- Written by: The Five Lesbian Brothers
- Characters: Dawn Midnight; Ashley Elizabeth Fratangelo; Patty Johnson; Susan Curtis; Peaches Martin; Buzz Benikee; Hank and Sandy; Mr. Ron Kembunkscher;

Premiere
- Date: September 20, 1994
- Place: New York Theatre Workshop
- Official website

= The Secretaries =

1994 Off-Broadway play by The Five Lesbian Brothers

The Secretaries is a play written and performed by the performing troupe The Five Lesbian Brothers. It opened on September 20, 1994 at the New York Theatre Workshop.

== Characters ==
Dawn Midnight: "Office Lesbian".

While Dawn is billed as the "Office Lesbian", she is in reality just the only fully out lesbian. Over the course of the play, most of the female characters prove interested in or at least willing to participate in sexual activities with other women.

Ashley Elizabeth Fratangelo: "Susan's Sycophant, Bulimic".

Longstanding Secretary of the month.

Patty Johnson: "The New girl".

New secretary to be inducted into the cult.

Susan Curtis: "Office manager/ Cult Leader".

Peaches Martin: "Sweet, clueless, slow-moving target".

Secretary.

Buzz Benikee: "sensitive lumberjack".

Also Patty's male love interest.

Hank and Sandy: "Sexually harassing lumberjacks (slow)".

Mr. Ron Kembunkscher: "the boss".

Owner of Cooney Lumber Mill in Big Bone, Oregon.

== Plot summary ==
This satirical play opens with a rhyming prolog recited in unison by Dawn, Ashley, Peaches, and Patty. They explain that they are part of a cult that, once a month, gathers to murder one of the lumberjacks employed by the logging mill they work for, and blame it on a logging accident.

Scene one starts on the day Patty is promoted from being a receptionist to a secretary and starts on her path to join the cult, referred to in more public circles as the Big Bone Women's Association. Patty quickly learns that the office hierarchy circles around whoever currently holds the award of secretary of the month, an award that it seems is best won by being sexually pliable towards Susan, the office manager, and by maintaining an unrealistically thin figure.

As Patty works her way into the tightly knit clique of secretaries, she is introduced to some of the strange rituals and rules practiced by their cult. At the first meeting she attends, she is puzzled as to why Susan collects the women's used tampons, and why she is required to sign a pledge of celibacy to join.

Despite signing the pledge, Patty quickly finds herself in a sexual relationship with Buzz, one of the company lumberjacks, and shortly after, she also hooks up with Dawn, the "Office Lesbian". Despite Patty's pleading, neither secret remain so for long; soon the entire office knows.
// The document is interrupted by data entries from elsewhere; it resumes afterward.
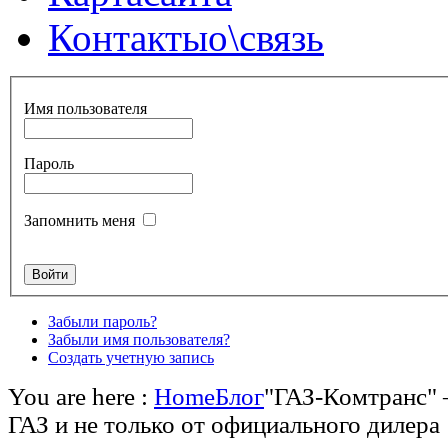
Контакты
о\связь
Имя пользователя
Пароль
Запомнить меня
Забыли пароль?
Забыли имя пользователя?
Создать учетную запись
You are here :
Home
Блог
"ГАЗ-Комтранс" 
ГАЗ и не только от официального дилера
As the end of the month approaches, Patty becomes stressed as she watches Susan and the rest of the secretaries become more and more manic. Susan starts drinking and driving, Peaches begins to binge eat, Dawn becomes more sexually aggressive, and Ashley becomes violently jealous over the fact that Patty wins secretary of the month.

On the last night of the month, Susan gathers the secretaries in the woods to kill a lumberjack, in this case, Buzz, and to steal his jacket for Patty, the newest member of the cult, to wear. While Patty resists at first, she quickly breaks down and admits that she wants to join in with the plan. After the women take turns chain sawing Buzz to death, the play ends with another short and chilling rhyme: "Patty's got her jacket now. She fits in with the rest. She cut her boyfriend into bits, and so she passed the test. Save? No. We’re way beyond saving. We’re at the end. We should provide a moral for this story, but this is not a moral tale or complex allegory. No, we prefer you think of this as purely cautionary. Remember, sitting next to you could be a secretary!".

== Reception ==
The Secretaries was widely reviewed upon opening as more comical than it was meaningful. James Hannaham of The Village Voice wrote, "The Secretaries [is] funnier than it is plot-driven and potentially taxing at an hour and a half". Ben Brantley of The New York Times described The Secretaries as a "sometimes very funny, exercise in subverting American images of womanhood" that "plays on anxious male fantasies of what women do when they’re alone together; straight women's fantasies of lesbians (they're predatory)". Reviewers also agreed that the show was too long for a plot that is forecast from the opening scene: "What [Director Kate Stafford] doesn’t do is edit…the last half hour of the play drags, in part because the climax has been foretold but mostly because of repetition". While the show was not without its critiques, most reviewers also noted that the show had an enthusiastic audience: "Judging from the exultantly knowing audience reactions the night I saw the play, this cult of man-sawing office girls seems destined to find a cult of its own".